Standing at the front of this line of fire is Bill Camp in the title role, delivering the performance of a lifetime. He brings astonishing depth and strength to Alceste, whose antisocial tendencies are hardly those of a cantankerous old crank. He is a self-detained prisoner of war, caged by his artistic success, which has landed him among a lot of glad-handing phonies and media whores, and tortured by an animal passion for a young girl, a social butterfly who is his opposite in every way. Camp’s anti-hero is both a self-destructive blackguard and a sainted martyr. The director uses him as the mouthpiece of today’s burnt-out modern man, railing against the superficiality of success, the indignity of the moneyed classes and the breakneck speed with which people are accepted and rejected each day.

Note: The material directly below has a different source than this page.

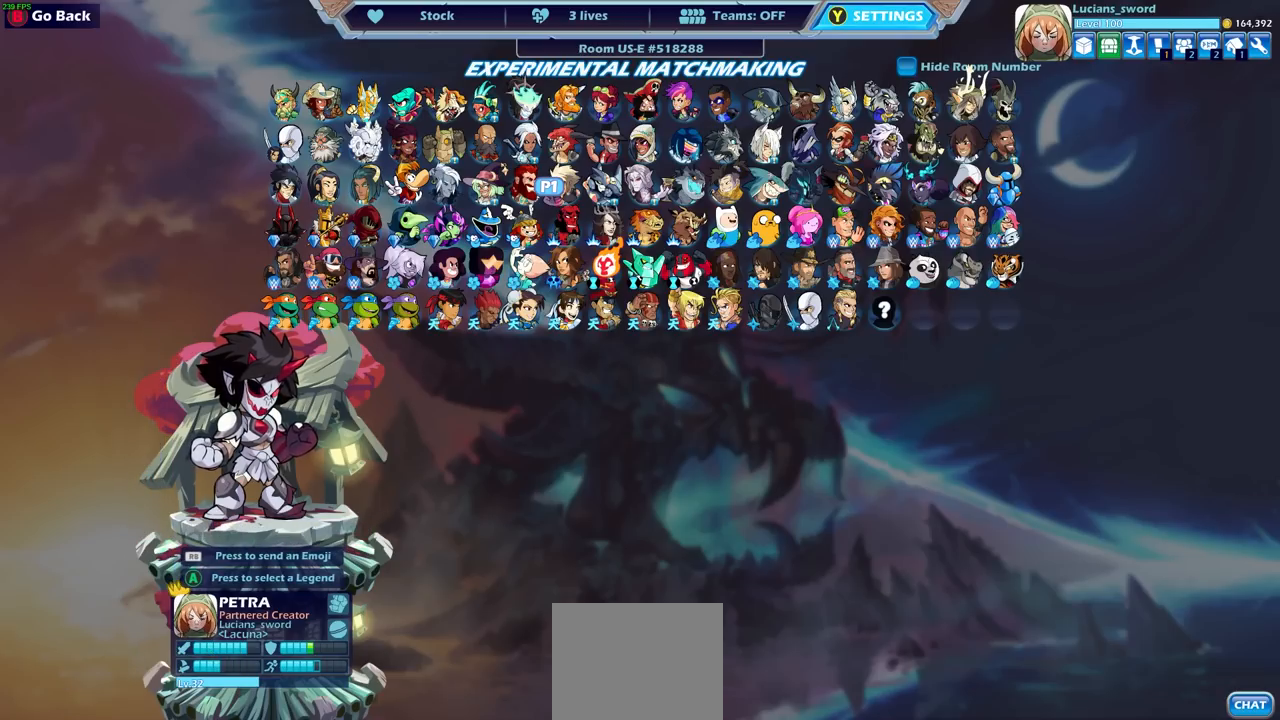
{"buttons": ["DPAD_LEFT"], "left_stick": "center", "right_stick": "center", "events": [[283, "DPAD_DOWN", "down"], [383, "DPAD_DOWN", "up"], [483, "DPAD_LEFT", "down"]]}
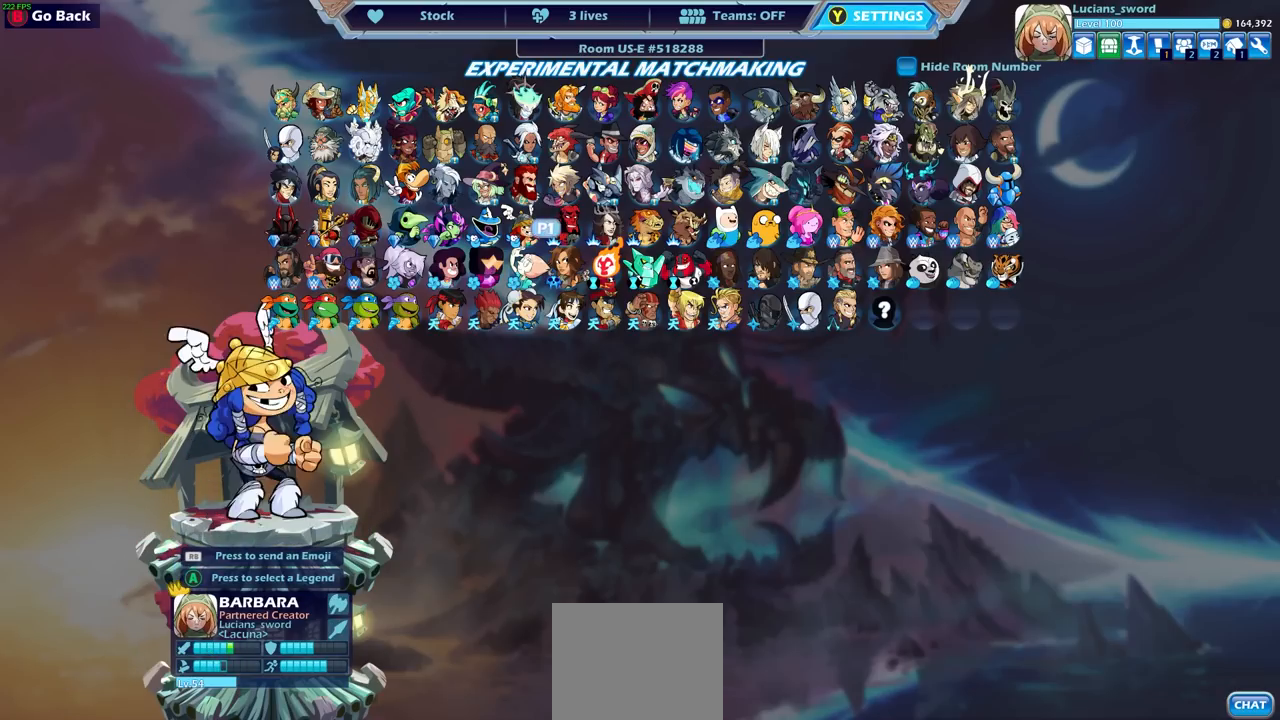
{"buttons": [], "left_stick": "center", "right_stick": "center", "events": [[100, "DPAD_LEFT", "up"], [217, "DPAD_UP", "down"], [333, "DPAD_UP", "up"]]}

Camp’s performance also reminds us that, at some point, a good actor has to get dirty. He demonstrates this quite literally, performing most of the play encrusted in matter, forcing us to see not just a character, but both an actor and a character subjecting himself to a revolting ordeal. As awful as it is to witness, this self-sacrifice is the most effective of Van Hove’s decisions, representing a marriage of verity and absurdity, of actor and audience. Life tramps mercilessly on in this drama, and there is no rest — not even backstage. The cameras follow actors into the green room, into dark corners, and into places performers don’t usually go. The characters are thus made alive beyond the reach of proscenium-bound players, allowing the audience a rare and at times excruciating sympathy.
Where the production gets sticky is in its urge to make the old feel abundantly new, mixing the rhythms of text messaging with Molière’s syllabic verse. This is the Achilles’ heel of all ultra-modern adaptations. Crucial parts of the story get lost when we hoist a language play out of its more formal era and plunk it headlong into 21st-century whatever-ese. The resulting cacophony at times overpowers the narrative, turning innovation into confusion.
In a recent New York Times article, Van Hove said, “I discovered something I didn’t really know about Molière, namely that his plays are mostly misunderstood as comedies.” The Amsterdam-based director has certainly tapped into Molière’s dark side, turning Alceste into a virtual Hamlet. And though it wouldn’t have hurt him to have left in one or two laughs, you have to admire his Bergmanesque take on the French parlor play. Perhaps it’s the Northern European in his blood — the dark winter that ran through the veins of Strindberg, Munch and Goethe. The man can’t help but add a hearty dose of classical-style suffering to the enjoyment of our mega-pixel world. Whatever his motives, this is the modern theater, as cohesive as it is wild, as optimistic as it is mechanic. And though it may not be altogether pleasant, its voice commands attention, and its doctrine is unforgettable.